» Work order
Retype, word for word, every line from the one holding "165 296 64.25" through the one holding "370 740 2.42" in the entries below, both included, and only those lines.

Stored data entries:
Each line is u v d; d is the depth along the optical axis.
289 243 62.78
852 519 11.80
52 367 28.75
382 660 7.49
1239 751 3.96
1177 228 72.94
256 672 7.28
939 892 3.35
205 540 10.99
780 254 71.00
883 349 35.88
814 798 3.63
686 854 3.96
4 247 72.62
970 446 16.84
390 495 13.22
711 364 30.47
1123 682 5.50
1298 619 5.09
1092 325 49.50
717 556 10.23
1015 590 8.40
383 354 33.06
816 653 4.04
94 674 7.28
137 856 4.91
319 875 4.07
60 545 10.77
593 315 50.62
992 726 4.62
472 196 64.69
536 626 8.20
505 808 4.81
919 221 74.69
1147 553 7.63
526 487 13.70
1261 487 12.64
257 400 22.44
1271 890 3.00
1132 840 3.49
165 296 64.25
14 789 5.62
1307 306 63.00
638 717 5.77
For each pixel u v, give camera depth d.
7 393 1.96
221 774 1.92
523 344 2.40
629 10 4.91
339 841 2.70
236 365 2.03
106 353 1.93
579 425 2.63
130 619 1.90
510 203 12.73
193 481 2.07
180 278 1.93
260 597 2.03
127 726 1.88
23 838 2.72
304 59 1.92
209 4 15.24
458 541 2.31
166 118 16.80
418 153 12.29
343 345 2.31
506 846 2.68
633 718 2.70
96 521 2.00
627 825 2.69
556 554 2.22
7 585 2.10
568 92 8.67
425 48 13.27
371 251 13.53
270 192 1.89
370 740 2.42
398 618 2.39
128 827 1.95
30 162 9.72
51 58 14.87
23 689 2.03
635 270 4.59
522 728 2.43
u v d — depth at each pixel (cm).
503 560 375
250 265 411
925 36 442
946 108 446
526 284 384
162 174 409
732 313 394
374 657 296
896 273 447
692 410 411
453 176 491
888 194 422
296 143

» Exercise result
165 296 64.25
14 789 5.62
1307 306 63.00
638 717 5.77
For each pixel u v, give camera depth d.
7 393 1.96
221 774 1.92
523 344 2.40
629 10 4.91
339 841 2.70
236 365 2.03
106 353 1.93
579 425 2.63
130 619 1.90
510 203 12.73
193 481 2.07
180 278 1.93
260 597 2.03
127 726 1.88
23 838 2.72
304 59 1.92
209 4 15.24
458 541 2.31
166 118 16.80
418 153 12.29
343 345 2.31
506 846 2.68
633 718 2.70
96 521 2.00
627 825 2.69
556 554 2.22
7 585 2.10
568 92 8.67
425 48 13.27
371 251 13.53
270 192 1.89
370 740 2.42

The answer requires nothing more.